Exercise materials START
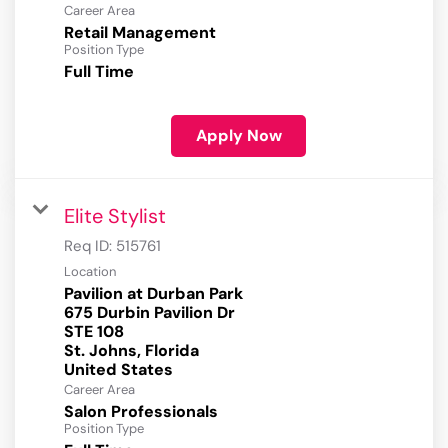
Career Area
Retail Management
Position Type
Full Time
Apply Now
Elite Stylist
Req ID:
515761
Location
Pavilion at Durban Park
675 Durbin Pavilion Dr
STE 108
St. Johns, Florida
Career Area
Salon Professionals
Position Type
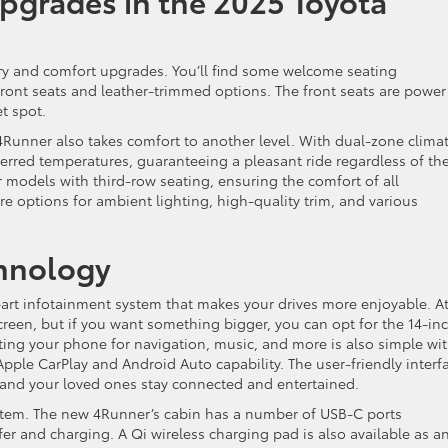
pgrades in the 2025 Toyota
ury and comfort upgrades. You’ll find some welcome seating
ront seats and leather-trimmed options. The front seats are power
t spot.
4Runner also takes comfort to another level. With dual-zone clima
ferred temperatures, guaranteeing a pleasant ride regardless of th
or models with third-row seating, ensuring the comfort of all
re options for ambient lighting, high-quality trim, and various
chnology
art infotainment system that makes your drives more enjoyable. At
screen, but if you want something bigger, you can opt for the 14-in
ting your phone for navigation, music, and more is also simple wi
Apple CarPlay and Android Auto capability. The user-friendly interf
 and your loved ones stay connected and entertained.
stem. The new 4Runner’s cabin has a number of USB-C ports
fer and charging. A Qi wireless charging pad is also available as a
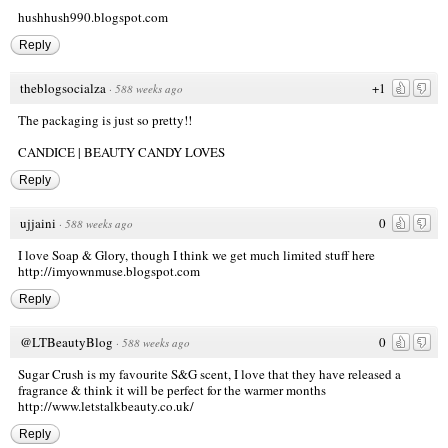
hushhush990.blogspot.com
Reply
theblogsocialza
+1
·
588 weeks ago
The packaging is just so pretty!!
CANDICE |
BEAUTY CANDY LOVES
Reply
ujjaini
0
·
588 weeks ago
I love Soap & Glory, though I think we get much limited stuff here
http://imyownmuse.blogspot.com
Reply
@LTBeautyBlog
0
·
588 weeks ago
Sugar Crush is my favourite S&G scent, I love that they have released a
fragrance & think it will be perfect for the warmer months
http://www.letstalkbeauty.co.uk/
Reply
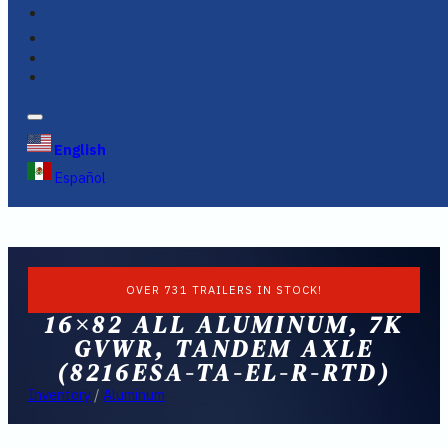
FINANCING
FAQS
English
Español
OVER 731 TRAILERS IN STOCK!
16×82 ALL ALUMINUM, 7K
GVWR, TANDEM AXLE
(8216ESA-TA-EL-R-RTD)
Inventory
/
Aluminum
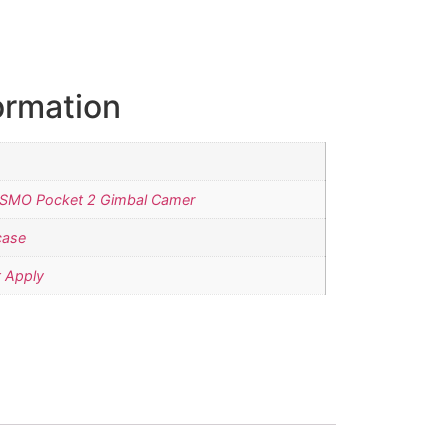
ormation
OSMO Pocket 2 Gimbal Camer
case
 Apply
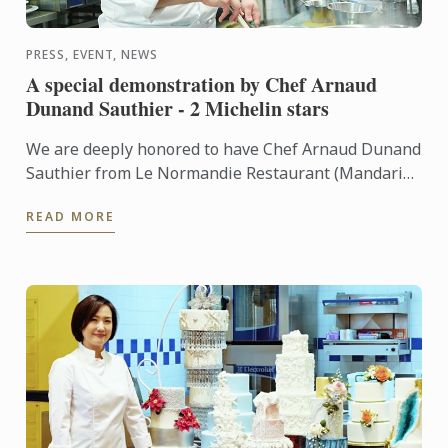
PRESS, EVENT, NEWS
A special demonstration by Chef Arnaud
Dunand Sauthier - 2 Michelin stars
We are deeply honored to have Chef Arnaud Dunand
Sauthier from Le Normandie Restaurant (Mandarin
Oriental Hotel) who recently received 2 Michelin
READ MORE
stars to give ...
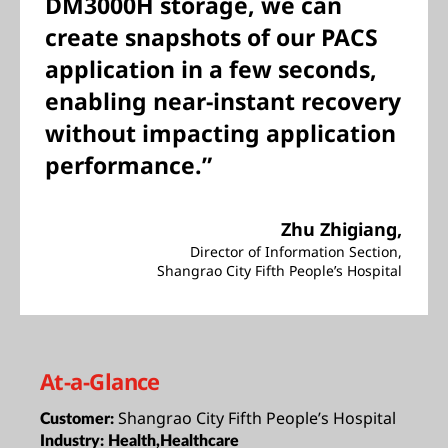
DM3000H storage, we can
create snapshots of our PACS
application in a few seconds,
enabling near-instant recovery
without impacting application
performance.”
Zhu Zhigiang,
Director of Information Section,
Shangrao City Fifth People’s Hospital
At-a-Glance
Shangrao City Fifth People’s Hospital
Customer:
Industry:
Health,Healthcare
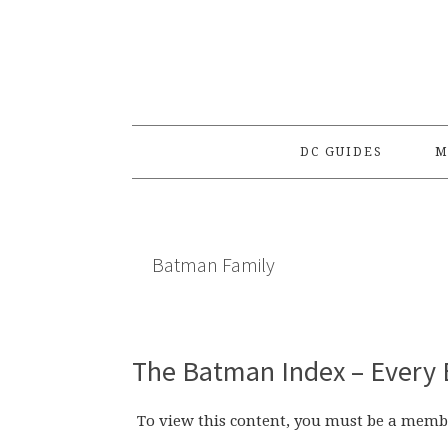
Skip
Skip
Skip
to
to
to
primary
main
primary
navigation
content
sidebar
DC GUIDES
M
Batman Family
The Batman Index – Every 
To view this content, you must be a memb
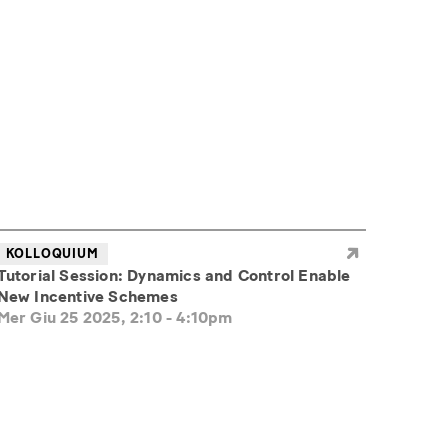
KOLLOQUIUM
Tutorial Session: Dynamics and Control Enable
New Incentive Schemes
Mer Giu 25 2025, 2:10
-
4:10pm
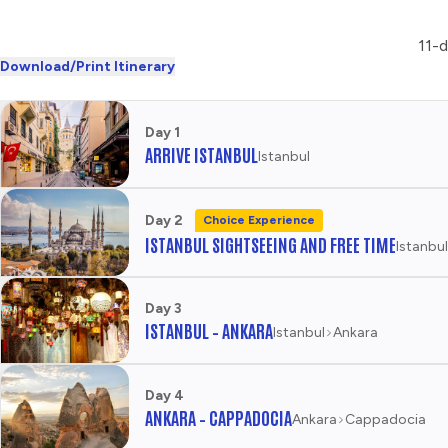
11-d
Download/Print Itinerary
Day 1
ARRIVE ISTANBUL
Istanbul
Day 2
Choice Experience
ISTANBUL SIGHTSEEING AND FREE TIME
Istanbul
Day 3
ISTANBUL – ANKARA
Istanbul
Ankara
Day 4
ANKARA – CAPPADOCIA
Ankara
Cappadocia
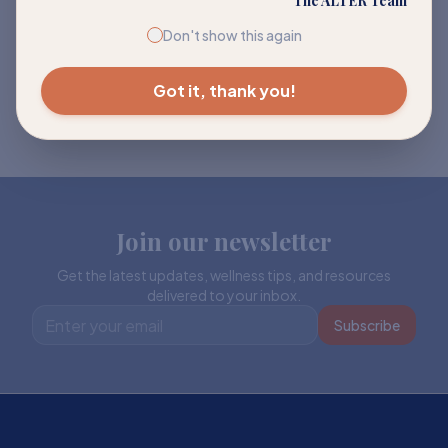
The ALTER Team
Don't show this again
Got it, thank you!
Join our newsletter
Get the latest updates, wellness tips, and resources
delivered to your inbox.
Subscribe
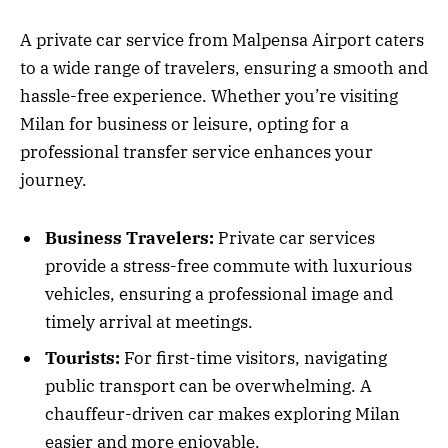
A private car service from Malpensa Airport caters
to a wide range of travelers, ensuring a smooth and
hassle-free experience. Whether you’re visiting
Milan for business or leisure, opting for a
professional transfer service enhances your
journey.
Business Travelers:
Private car services
provide a stress-free commute with luxurious
vehicles, ensuring a professional image and
timely arrival at meetings.
Tourists:
For first-time visitors, navigating
public transport can be overwhelming. A
chauffeur-driven car makes exploring Milan
easier and more enjoyable.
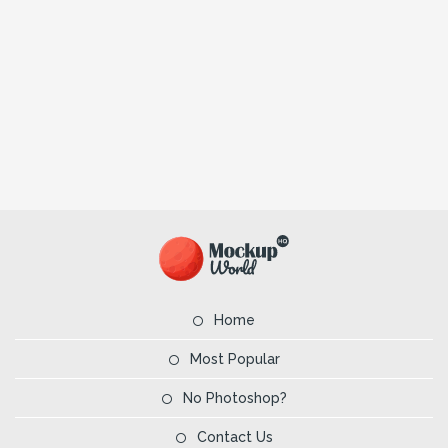
Home
Most Popular
No Photoshop?
Contact Us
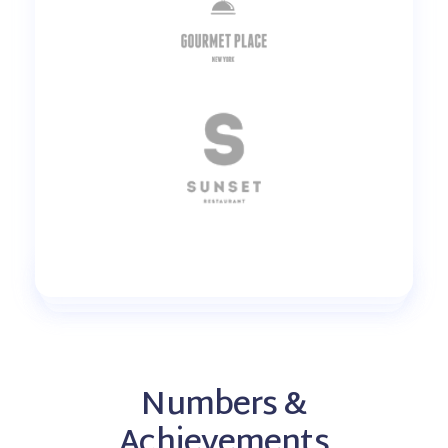
Numbers &
Achievements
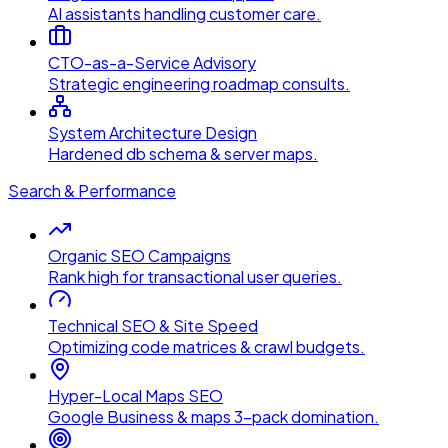
AI assistants handling customer care.
CTO-as-a-Service Advisory
Strategic engineering roadmap consults.
System Architecture Design
Hardened db schema & server maps.
Search & Performance
Organic SEO Campaigns
Rank high for transactional user queries.
Technical SEO & Site Speed
Optimizing code matrices & crawl budgets.
Hyper-Local Maps SEO
Google Business & maps 3-pack domination.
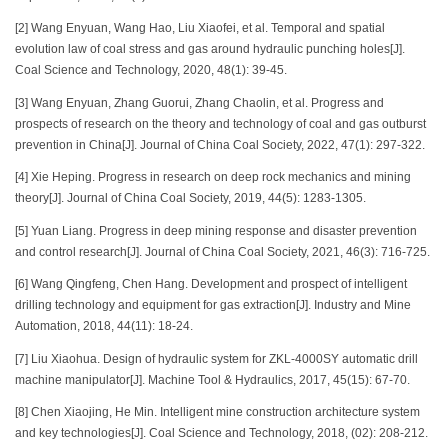
[2] Wang Enyuan, Wang Hao, Liu Xiaofei, et al. Temporal and spatial
evolution law of coal stress and gas around hydraulic punching holes[J].
Coal Science and Technology, 2020, 48(1): 39-45.
[3] Wang Enyuan, Zhang Guorui, Zhang Chaolin, et al. Progress and
prospects of research on the theory and technology of coal and gas outburst
prevention in China[J]. Journal of China Coal Society, 2022, 47(1): 297-322.
[4] Xie Heping. Progress in research on deep rock mechanics and mining
theory[J]. Journal of China Coal Society, 2019, 44(5): 1283-1305.
[5] Yuan Liang. Progress in deep mining response and disaster prevention
and control research[J]. Journal of China Coal Society, 2021, 46(3): 716-725.
[6] Wang Qingfeng, Chen Hang. Development and prospect of intelligent
drilling technology and equipment for gas extraction[J]. Industry and Mine
Automation, 2018, 44(11): 18-24.
[7] Liu Xiaohua. Design of hydraulic system for ZKL-4000SY automatic drill
machine manipulator[J]. Machine Tool & Hydraulics, 2017, 45(15): 67-70.
[8] Chen Xiaojing, He Min. Intelligent mine construction architecture system
and key technologies[J]. Coal Science and Technology, 2018, (02): 208-212.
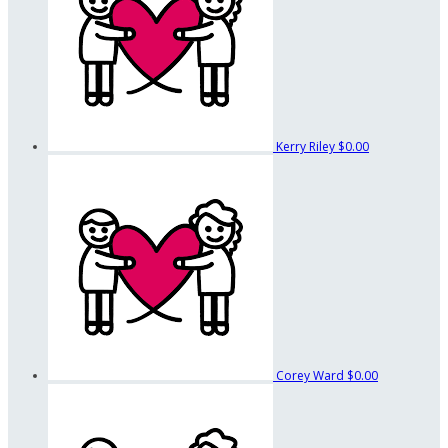
Kerry Riley
$0.00
Corey Ward
$0.00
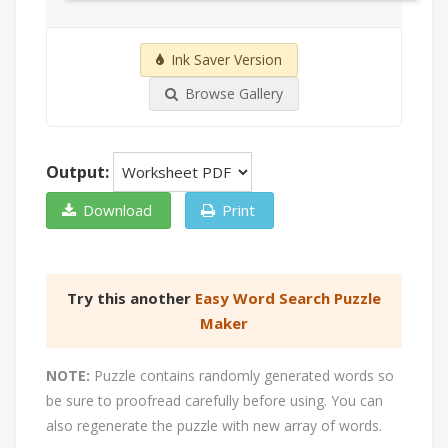
Ink Saver Version
Browse Gallery
Output:
Download
Print
Try this another
Easy Word Search Puzzle
Maker
NOTE:
Puzzle contains randomly generated words so
be sure to proofread carefully before using. You can
also regenerate the puzzle with new array of words.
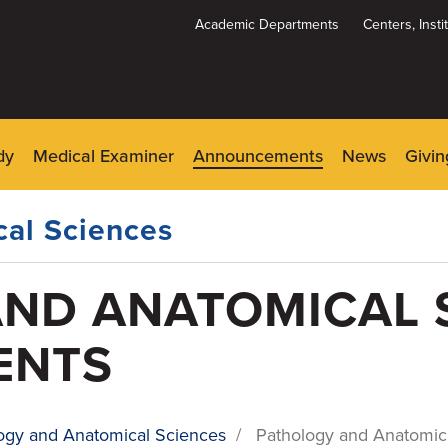
Academic Departments
Centers, Inst
Dynamic
System
Menu
dy
Medical Examiner
Announcements
News
Givin
al Sciences
ND ANATOMICAL 
ENTS
ogy and Anatomical Sciences
/
Pathology and Anatomi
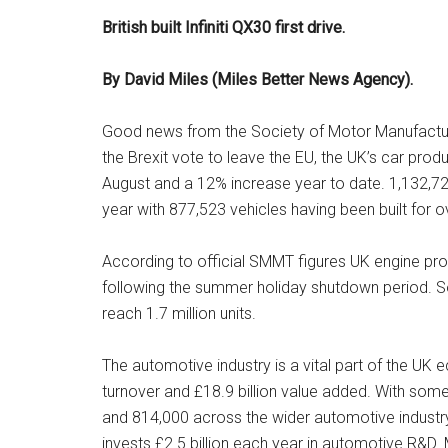
British built Infiniti QX30 first drive.
By David Miles (Miles Better News Agency).
Good news from the Society of Motor Manufacture
the Brexit vote to leave the EU, the UK’s car prod
August and a 12% increase year to date. 1,132,727
year with 877,523 vehicles having been built for
According to official SMMT figures UK engine prod
following the summer holiday shutdown period. So
reach 1.7 million units.
The automotive industry is a vital part of the UK
turnover and £18.9 billion value added. With som
and 814,000 across the wider automotive industry
invests £2.5 billion each year in automotive R&D.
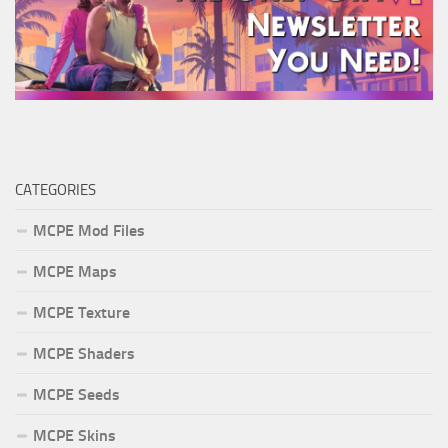
CATEGORIES
MCPE Mod Files
MCPE Maps
MCPE Texture
MCPE Shaders
MCPE Seeds
MCPE Skins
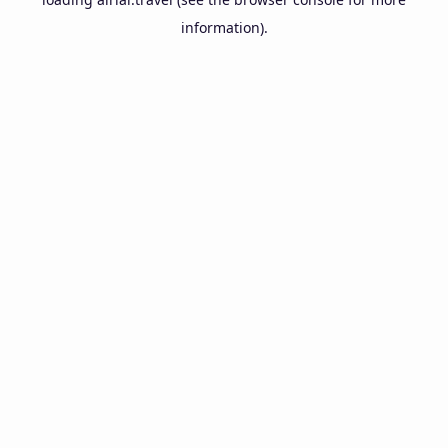
information).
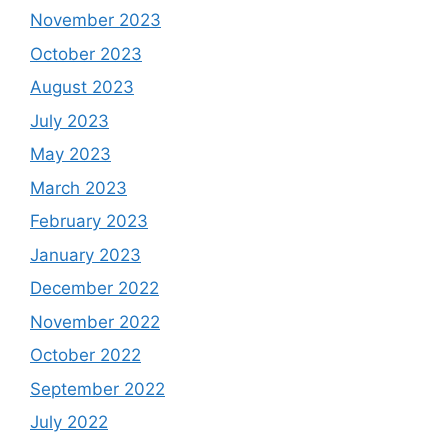
November 2023
October 2023
August 2023
July 2023
May 2023
March 2023
February 2023
January 2023
December 2022
November 2022
October 2022
September 2022
July 2022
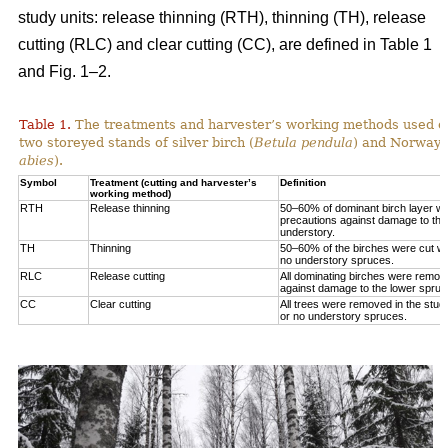
study units: release thinning (RTH), thinning (TH), release
cutting (RLC) and clear cutting (CC), are defined in Table 1
and Fig. 1‒2.
Table 1.
The treatments and harvester’s working methods used on
two storeyed stands of silver birch (
Betula pendula
) and Norway 
abies
).
Symbol
Treatment (cutting and harvester’s
Definition
working method)
RTH
Release thinning
50–60% of dominant birch layer wa
precautions against damage to the
understory.
TH
Thinning
50–60% of the birches were cut wit
no understory spruces.
RLC
Release cutting
All dominating birches were remov
against damage to the lower spruc
CC
Clear cutting
All trees were removed in the study
or no understory spruces.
Exercise materials END
What is expected:
Reproduce every line above verbatim, leaving out the pictures.

Response for this exercise:
Career Area
Retail Management
Position Type
Full Time
Apply Now
Elite Stylist
Req ID:
515761
Location
Pavilion at Durban Park
675 Durbin Pavilion Dr
STE 108
St. Johns, Florida
Career Area
Salon Professionals
Position Type
pgrades in the 2025 Toyota
ury and comfort upgrades. You’ll find some welcome seating
ront seats and leather-trimmed options. The front seats are power
t spot.
4Runner also takes comfort to another level. With dual-zone clima
ferred temperatures, guaranteeing a pleasant ride regardless of th
or models with third-row seating, ensuring the comfort of all
re options for ambient lighting, high-quality trim, and various
chnology
art infotainment system that makes your drives more enjoyable. At
screen, but if you want something bigger, you can opt for the 14-in
ting your phone for navigation, music, and more is also simple wi
Apple CarPlay and Android Auto capability. The user-friendly interf
 and your loved ones stay connected and entertained.
stem. The new 4Runner’s cabin has a number of USB-C ports
fer and charging. A Qi wireless charging pad is also available as a
hushhush990.blogspot.com
Reply
theblogsocialza
+1
·
588 weeks ago
The packaging is just so pretty!!
CANDICE |
BEAUTY CANDY LOVES
Reply
ujjaini
0
·
588 weeks ago
I love Soap & Glory, though I think we get much limited stuff here
http://imyownmuse.blogspot.com
Reply
@LTBeautyBlog
0
·
588 weeks ago
Sugar Crush is my favourite S&G scent, I love that they have released a
fragrance & think it will be perfect for the warmer months
http://www.letstalkbeauty.co.uk/
Reply
FINANCING
FAQS
English
Español
OVER 731 TRAILERS IN STOCK!
16×82 ALL ALUMINUM, 7K
GVWR, TANDEM AXLE
(8216ESA-TA-EL-R-RTD)
Inventory
/
Aluminum
ormation
OSMO Pocket 2 Gimbal Camer
case
 Apply
PRESS, EVENT, NEWS
A special demonstration by Chef Arnaud
Dunand Sauthier - 2 Michelin stars
We are deeply honored to have Chef Arnaud Dunand
Sauthier from Le Normandie Restaurant (Mandarin
Oriental Hotel) who recently received 2 Michelin
READ MORE
stars to give ...
DM3000H storage, we can
create snapshots of our PACS
application in a few seconds,
enabling near-instant recovery
without impacting application
performance.”
Zhu Zhigiang,
Director of Information Section,
Shangrao City Fifth People’s Hospital
At-a-Glance
Shangrao City Fifth People’s Hospital
Customer:
Industry:
Health,Healthcare
Skip
Skip
Skip
to
to
to
primary
main
primary
navigation
content
sidebar
DC GUIDES
M
Batman Family
The Batman Index – Every 
To view this content, you must be a memb
KOLLOQUIUM
Tutorial Session: Dynamics and Control Enable
New Incentive Schemes
Mer Giu 25 2025, 2:10
-
4:10pm
11-d
Download/Print Itinerary
Day 1
ARRIVE ISTANBUL
Istanbul
Day 2
Choice Experience
ISTANBUL SIGHTSEEING AND FREE TIME
Istanbul
Day 3
ISTANBUL – ANKARA
Istanbul
Ankara
Day 4
ANKARA – CAPPADOCIA
Ankara
Cappadocia
The ALTER Team
Don't show this again
Got it, thank you!
Join our newsletter
Get the latest updates, wellness tips, and resources
delivered to your inbox.
Subscribe
A private car service from Malpensa Airport caters
to a wide range of travelers, ensuring a smooth and
hassle-free experience. Whether you’re visiting
Milan for business or leisure, opting for a
professional transfer service enhances your
journey.
Business Travelers:
Private car services
provide a stress-free commute with luxurious
vehicles, ensuring a professional image and
timely arrival at meetings.
Tourists:
For first-time visitors, navigating
public transport can be overwhelming. A
chauffeur-driven car makes exploring Milan
easier and more enjoyable.
Home
Most Popular
No Photoshop?
Contact Us
Numbers &
Achievements
AI assistants handling customer care.
CTO-as-a-Service Advisory
Strategic engineering roadmap consults.
System Architecture Design
Hardened db schema & server maps.
Search & Performance
Organic SEO Campaigns
Rank high for transactional user queries.
Technical SEO & Site Speed
Optimizing code matrices & crawl budgets.
Hyper-Local Maps SEO
Google Business & maps 3-pack domination.
[2] Wang Enyuan, Wang Hao, Liu Xiaofei, et al. Temporal and spatial
evolution law of coal stress and gas around hydraulic punching holes[J].
Coal Science and Technology, 2020, 48(1): 39-45.
[3] Wang Enyuan, Zhang Guorui, Zhang Chaolin, et al. Progress and
prospects of research on the theory and technology of coal and gas outburst
prevention in China[J]. Journal of China Coal Society, 2022, 47(1): 297-322.
[4] Xie Heping. Progress in research on deep rock mechanics and mining
theory[J]. Journal of China Coal Society, 2019, 44(5): 1283-1305.
[5] Yuan Liang. Progress in deep mining response and disaster prevention
and control research[J]. Journal of China Coal Society, 2021, 46(3): 716-725.
[6] Wang Qingfeng, Chen Hang. Development and prospect of intelligent
drilling technology and equipment for gas extraction[J]. Industry and Mine
Automation, 2018, 44(11): 18-24.
[7] Liu Xiaohua. Design of hydraulic system for ZKL-4000SY automatic drill
machine manipulator[J]. Machine Tool & Hydraulics, 2017, 45(15): 67-70.
[8] Chen Xiaojing, He Min. Intelligent mine construction architecture system
and key technologies[J]. Coal Science and Technology, 2018, (02): 208-212.
Kerry Riley
$0.00
Corey Ward
$0.00
Ink Saver Version
Browse Gallery
Output:
Download
Print
Try this another
Easy Word Search Puzzle
Maker
NOTE:
Puzzle contains randomly generated words so
be sure to proofread carefully before using. You can
also regenerate the puzzle with new array of words.
Academic Departments
Centers, Inst
Dynamic
System
Menu
dy
Medical Examiner
Announcements
News
Givin
al Sciences
ND ANATOMICAL 
ENTS
ogy and Anatomical Sciences
/
Pathology and Anatomi
British built Infiniti QX30 first drive.
By David Miles (Miles Better News Agency).
Good news from the Society of Motor Manufacture
the Brexit vote to leave the EU, the UK’s car prod
August and a 12% increase year to date. 1,132,727
year with 877,523 vehicles having been built for
According to official SMMT figures UK engine prod
following the summer holiday shutdown period. So
reach 1.7 million units.
The automotive industry is a vital part of the UK
turnover and £18.9 billion value added. With som
and 814,000 across the wider automotive industry
invests £2.5 billion each year in automotive R&D.
CATEGORIES
MCPE Mod Files
MCPE Maps
MCPE Texture
MCPE Shaders
MCPE Seeds
MCPE Skins
information).
November 2023
October 2023
August 2023
July 2023
May 2023
March 2023
February 2023
January 2023
December 2022
November 2022
October 2022
September 2022
July 2022
study units: release thinning (RTH), thinning (TH), release
cutting (RLC) and clear cutting (CC), are defined in Table 1
and Fig. 1‒2.
Table 1.
The treatments and harvester’s working methods used on
two storeyed stands of silver birch (
Betula pendula
) and Norway 
abies
).
Symbol
Treatment (cutting and harvester’s
Definition
working method)
RTH
Release thinning
50–60% of dominant birch layer wa
precautions against damage to the
understory.
TH
Thinning
50–60% of the birches were cut wit
no understory spruces.
RLC
Release cutting
All dominating birches were remov
against damage to the lower spruc
CC
Clear cutting
All trees were removed in the study
or no understory spruces.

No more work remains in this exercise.